The Zen of Tiempo, Vez & Rato

Time after time by Akors on Flickr (cc)

Some of us Anglophones disdain the phrase ‘at this point in time’ It is a redundancy that probably made its inventor look articulate but which today is so much filler. I once had a supervisor who had very little to say, but she never had to pausebecause she could always use these five syllables when a more word-frugal person could simply say ‘now’ or (when emphasis was needed) ‘right now.’

But if you have been in Central America long enough, the geometric implication of this phrase has a special significance. Think of a point on a number line (called T for time), which has a fixed beginning and, in the other direction, an arrow indicating openness. In our parts, this ‘point in time’ is a like a bead on an abacus, subject to jiggling by anyone who can reach it.

When the handyman says he will be over at las cuatro horas, this likely does not mean four o’clock. In theory it could, but experience will teach you that the reality is otherwise. Four o’clock, as you understand it, is las cuatro en punto. The word punto is, of course, kin to our word, point. Do you see my, um, point?

This immediately raises the question of what plain old las cuatro means. As near as I can tell, it is anything from the theoretical fixed beginning (4:00) to 4:59. If the handyman really thinks he cannot make it by 4:59, and if he is a man of good faith, he should tell you las cinco. Time flies—el tiempo vuela.

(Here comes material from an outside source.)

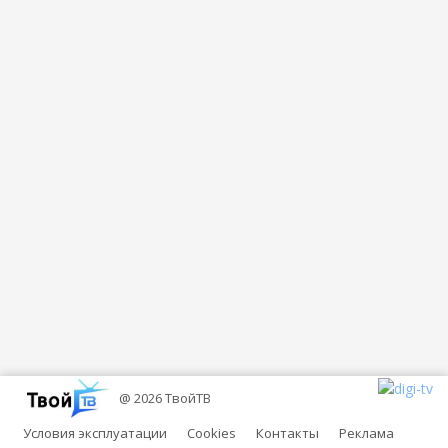
@ 2026 ТвойТВ
Условия эксплуатации
Cookies
Контакты
Реклама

All this has less to do with zenniness in the language than with custom. Most of the Hispanic world is closer than we are to a past when psychiatrists did not charge $120 an hour (or some tax accountants up to double that). If you got the handyman to your house, and he fixed the toaster by sundown, well, then, you both got something done that day.

Spanish has two basic words for time. Vez defines the point on the number line marking the handyman’s visit. Tiempo describes the space between his arrival and his departure. The former is, perhaps nine times in ten, seen in plural form, veces. The latter is almost always singular. Veces are instances, recurrences, occasions; tiempo is the abstraction, the thing that is invested cada vez (each time) we do something.

You would not ask someone ‘cuántos tiempos’ does she call her mom in Tulsa each week, but ¿Cúantas veces a la semana llamas a tu mami? Note that vez is feminine, which makes it easy to recall that Father Time is not ‘El Padre Vez.’ The common phrases algunas veces and a veces have a nuanced difference that apparently parallels that between ‘sometimes’ and ‘at times.’ But for ‘sometime” or ‘someday’ I find algún día works, except when my wife is asking when we can hire a babysitter so we can dine romantically at Circus Bar—something we should do de vez en cuando (from time to time).< To express ‘awhile,’ ‘a time,’ or ‘a season,’ you need tiempo. Another word, rato, also means while, but only short whiles. If the handyman fixes the toaster while you wait, that is un rato. But if it takes him all week, with ordering parts and whatnot, then he needs un tiempo or más tiempo.

But tiempo is an overworked word. Not, by any means, as overworked as time. But there is something zenny in el tiempo being the word for ‘the weather.’ There is some logic to this, since weather changes with time. Yet el tiempo describes what things will be like for the next rato, or the rest of the day or week. When we speak of weather in cyclical or geographic contexts, the word is el clima. This is cognate, of course, with our word climate. If Aunt Mavis is coming to Guatemala to visit for a week, you need to tell her about el tiempo. But if she’s coming to retire or open a massage clinic in Panajachel, tell her about el clima.

Reader, I’ve run out of tiempo (Se me acabó el tiempo). ¡Hasta la próxima vez!